# Rookie shark fin antenna thread



## obermd (Mar 3, 2012)

The VG shark fin is not what I would call "low profile".


----------



## paceman90 (Feb 25, 2014)

obermd said:


> The VG shark fin is not what I would call "low profile".


Maybe I should say in relation to the stock Cruze antenna. I thought this seemed pretty low profile.
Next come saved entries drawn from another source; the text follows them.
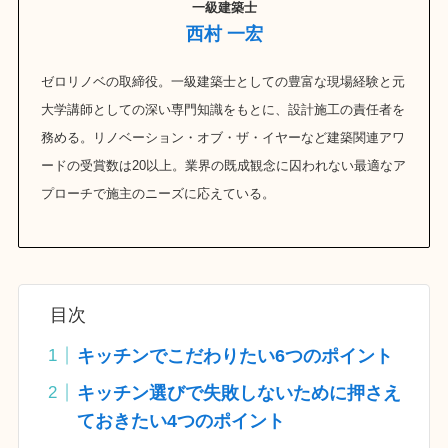
一級建築士
西村 一宏
ゼロリノベの取締役。一級建築士としての豊富な現場経験と元
大学講師としての深い専門知識をもとに、設計施工の責任者を
務める。リノベーション・オブ・ザ・イヤーなど建築関連アワ
ードの受賞数は20以上。業界の既成観念に囚われない最適なア
プローチで施主のニーズに応えている。
目次
キッチンでこだわりたい6つのポイント
キッチン選びで失敗しないために押さえ
ておきたい4つのポイント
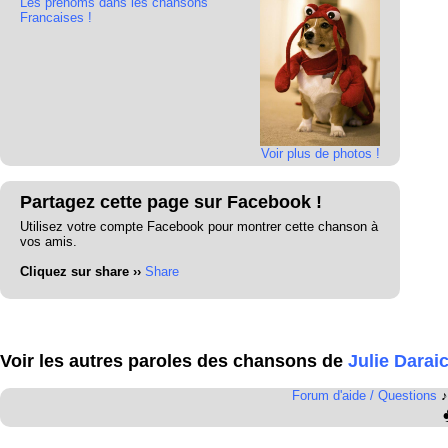
Les prénoms dans les chansons
Francaises !
Voir plus de photos !
Partagez cette page sur Facebook !
Utilisez votre compte Facebook pour montrer cette chanson à
vos amis.
Cliquez sur share ››
Share
Voir les autres paroles des chansons de
Julie Darai
Forum d'aide / Questions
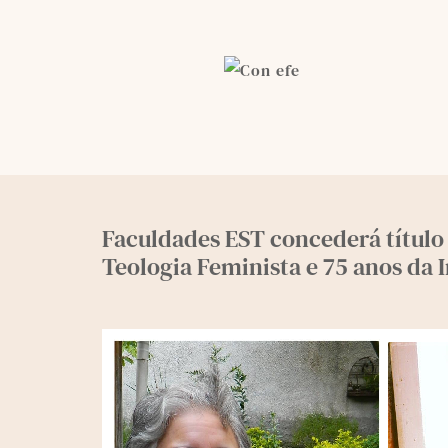
Skip
to
content
Faculdades EST concederá título
Teologia Feminista e 75 anos da I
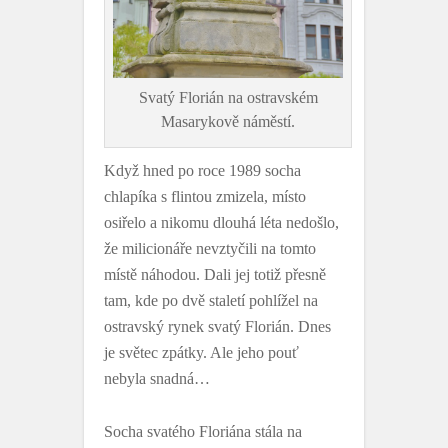
Svatý Florián na ostravském
Masarykově náměstí.
Když hned po roce 1989 socha
chlapíka s flintou zmizela, místo
osiřelo a nikomu dlouhá léta nedošlo,
že milicionáře nevztyčili na tomto
místě náhodou. Dali jej totiž přesně
tam, kde po dvě staletí pohlížel na
ostravský rynek svatý Florián. Dnes
je světec zpátky. Ale jeho pouť
nebyla snadná…
Socha svatého Floriána stála na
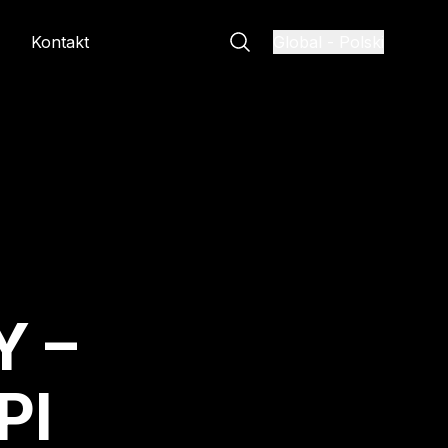
Kontakt
Global
-
Polski
Y –
PI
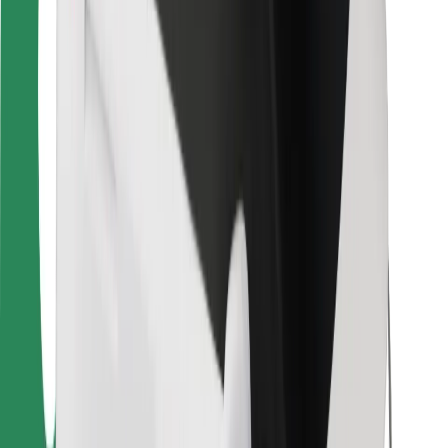
Pre kuriérov
Bolt Food
Pre flotilových partnerov
Pre reštaurácie
Bolt for Business
Iné
Partneri
Podmienky používania
Cookies
Bezpečnosť
Získajte odvoz do pár minút!
Stiahnuť aplikáciu Bolt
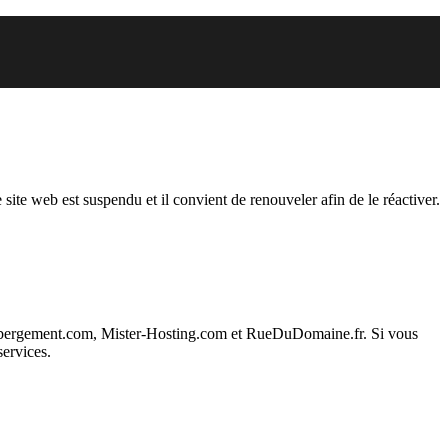
endu
 site web est suspendu et il convient de renouveler afin de le réactiver.
ebergement.com, Mister-Hosting.com et RueDuDomaine.fr. Si vous
services.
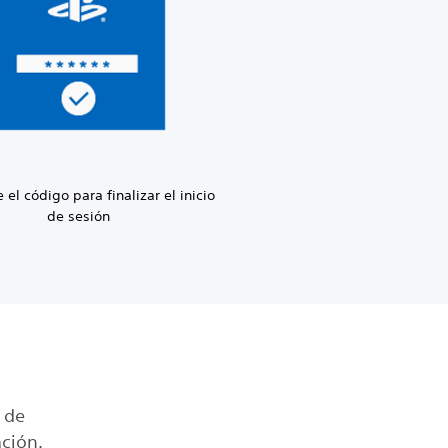
 el código para finalizar el inicio
de sesión
 de
ación.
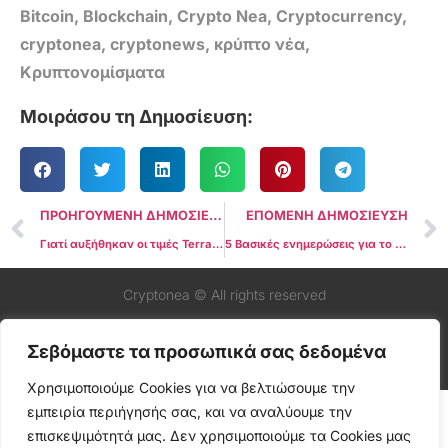
Bitcoin
,
Blockchain
,
Crypto Nea
,
Cryptocurrency
,
cryptonea
,
cryptonews
,
κρύπτο νέα
,
Κρυπτονομίσματα
Μοιράσου τη Δημοσίευση:
ΠΡΟΗΓΟΥΜΕΝΗ ΔΗΜΟΣΙΕΥΣΗ
ΕΠΟΜΕΝΗ ΔΗΜΟΣΙΕΥΣΗ
Γιατί αυξήθηκαν οι τιμές Terra Classic (LUNC) και USTC
5 Βασικές ενημερώσεις για το Bitcoin για αυτή την εβδομάδα
Cryptonea © All rights reserved
Σεβόμαστε τα προσωπικά σας δεδομένα
Χρησιμοποιούμε Cookies για να βελτιώσουμε την
εμπειρία περιήγησής σας, και να αναλύουμε την
επισκεψιμότητά μας. Δεν χρησιμοποιούμε τα Cookies μας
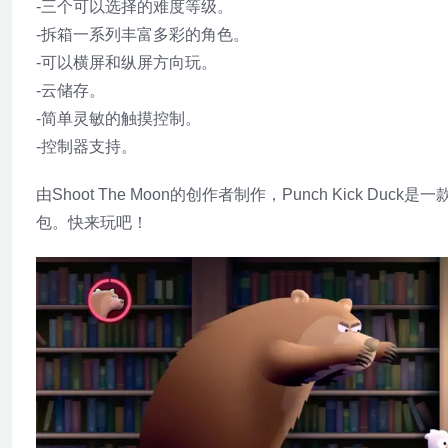
-三个可以选择的难度等级。
-拆箱一系列丰富多彩的角色。
-可以横屏和纵屏方向玩。
-云储存。
-简单灵敏的触摸控制。
-控制器支持。
由Shoot The Moon的创作者制作，Punch Kic
包。快来玩吧！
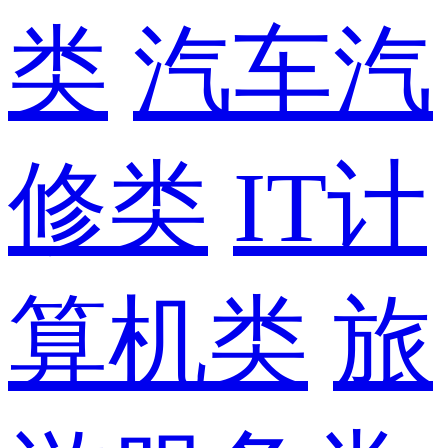
类
汽车汽
修类
IT计
算机类
旅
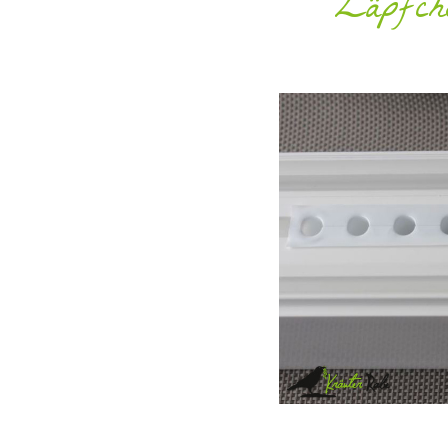
Zäpfche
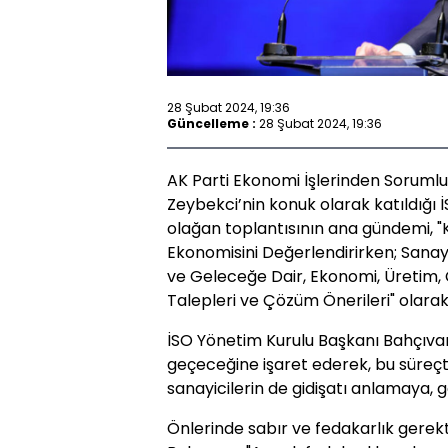
28 Şubat 2024, 19:36
Güncelleme :
28 Şubat 2024, 19:36
AK Parti Ekonomi İşlerinden Soruml
Zeybekci’nin konuk olarak katıldığı İ
olağan toplantısının ana gündemi, "
Ekonomisini Değerlendirirken; Sanayi
ve Geleceğe Dair, Ekonomi, Üretim,
Talepleri ve Çözüm Önerileri" olarak 
İSO Yönetim Kurulu Başkanı Bahçıva
geçeceğine işaret ederek, bu süreçt
sanayicilerin de gidişatı anlamaya, g
Önlerinde sabır ve fedakarlık gerek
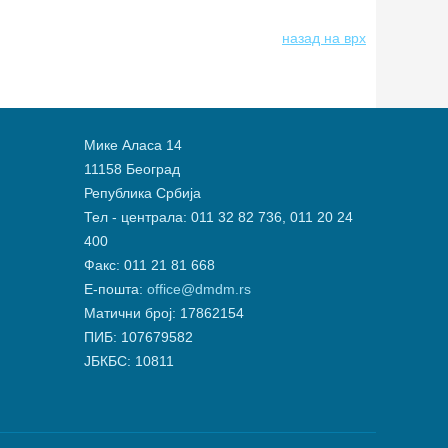
назад на врх
Мике Аласа 14
11158 Београд
Република Србија
Тел - централа: 011 32 82 736, 011 20 24
400
Факс: 011 21 81 668
Е-пошта:
office@dmdm.rs
Матични број: 17862154
ПИБ: 107679582
ЈБКБС: 10811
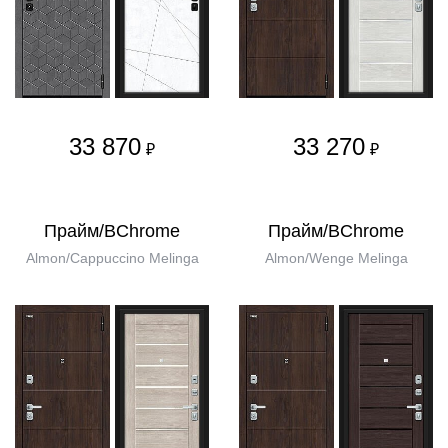
33 870
33 270
₽
₽
Прайм/BChrome
Прайм/BChrome
Almon/Cappuccino Melinga
Almon/Wenge Melinga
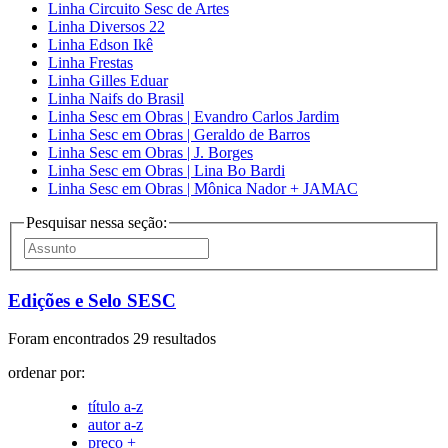
Linha Circuito Sesc de Artes
Linha Diversos 22
Linha Edson Ikê
Linha Frestas
Linha Gilles Eduar
Linha Naifs do Brasil
Linha Sesc em Obras | Evandro Carlos Jardim
Linha Sesc em Obras | Geraldo de Barros
Linha Sesc em Obras | J. Borges
Linha Sesc em Obras | Lina Bo Bardi
Linha Sesc em Obras | Mônica Nador + JAMAC
Pesquisar nessa seção:
Edições e Selo SESC
Foram encontrados 29 resultados
ordenar por:
título a-z
autor a-z
preço +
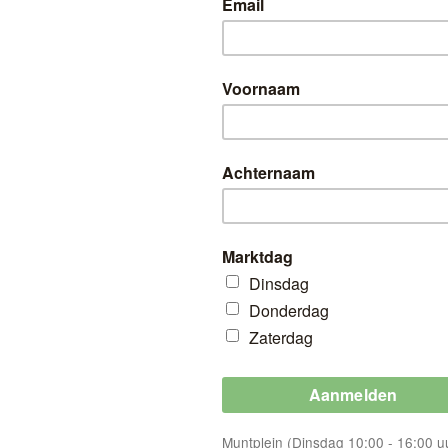
HT
Vaderdag actie alle
15 juni
Geldig op Wk 24
Markten: Citymarkt (Zaterdag 9:00 - 17:00
v/d Sande – Fournituren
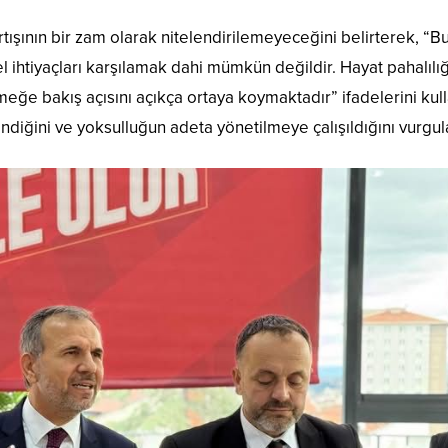
rtışının bir zam olarak nitelendirilemeyeceğini belirterek, “
l ihtiyaçları karşılamak dahi mümkün değildir. Hayat pahalılığ
meğe bakış açısını açıkça ortaya koymaktadır” ifadelerini kull
ndiğini ve yoksulluğun adeta yönetilmeye çalışıldığını vurgul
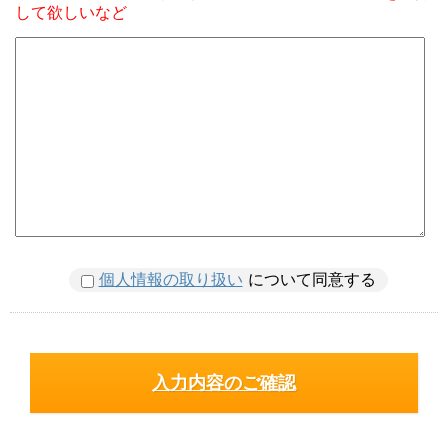
して欲しいなど
個人情報の取り扱い
について同意する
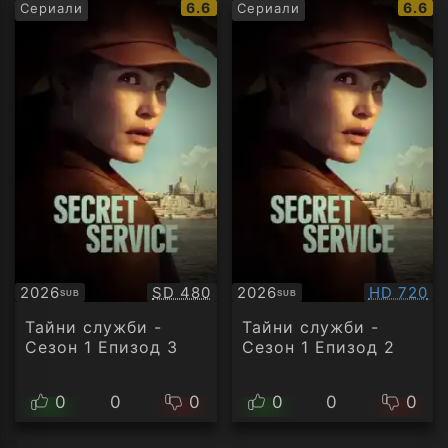
IMDb
IMDb
6.6
6.6
Сериали
Сериали
рейтинг:
рейти
Качество:
Качество
2026
SD 480
2026
HD 720
SUB
SUB
Субтитри
Субтитри
Тайни служби -
Тайни служби -
Сезон 1 Епизод 3
Сезон 1 Епизод 2
0
0
0
0
0
0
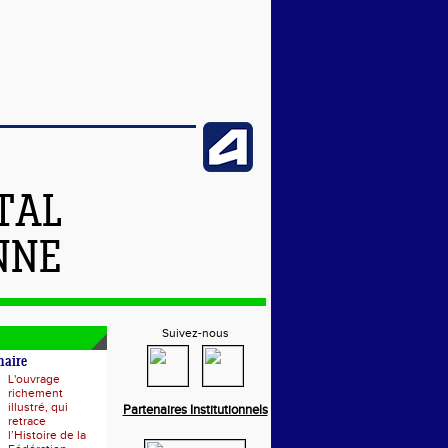
TAL
NNE
Suivez-nous
naire
L'ouvrage
richement
illustré, qui
Partenaires Institutionnels
retrace
l’Histoire de la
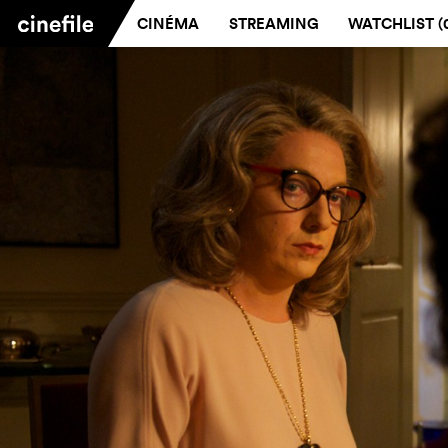
CINÉMA
STREAMING
WATCHLIST (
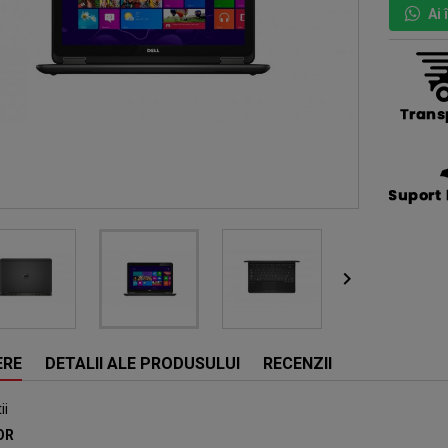
Ai

ERE
DETALII ALE PRODUSULUI
RECENZII
ii
OR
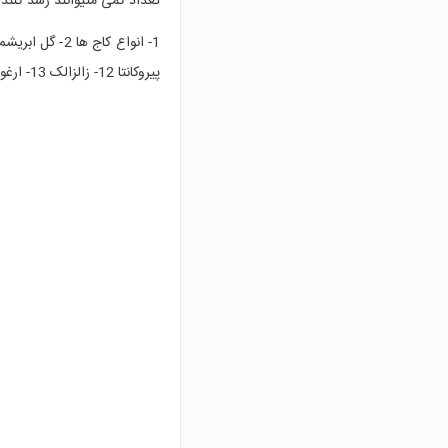
تعداد کمی متیوانند رشد کنند د
پیروکانتا 12- زالزالک 13- ارغوان 14- پسته 15- فندق.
Here's a picture that VG sent me to show it off:

http://www.cruzetalk.com/forum/atta...arage-shark-fin-group-buy-bobs-2011-cruze.jpg


----------



## Dragonsys (May 27, 2013)

Bad News Racing sells the VG fin, so the Visual Garage (VG) is the exact same as at Bad News Racing.
I have not done it my self, but from what I have seen it is easy to install.

You unscrew the antennae mast
connect the wire from the fin
place the fin over the base on the roof, and press down to get a good seal
done


----------



## obermd (Mar 3, 2012)

The install takes about 20 minutes, and that includes using Dawn dishwashing liquid on the roof to remove the wax where you're going to stick the fin down.


----------



## APCruze (Mar 7, 2013)

Its as much as unsrewing your antenna, then screwing the new VG antenna on and pushing it down to seal it. Taks 5 minutes, and reception is great, I have not had a single problem it.


----------



## Camcruse (Oct 4, 2011)

I did the shark fin almost two years ago and needed to remove it due to really poor reception.


----------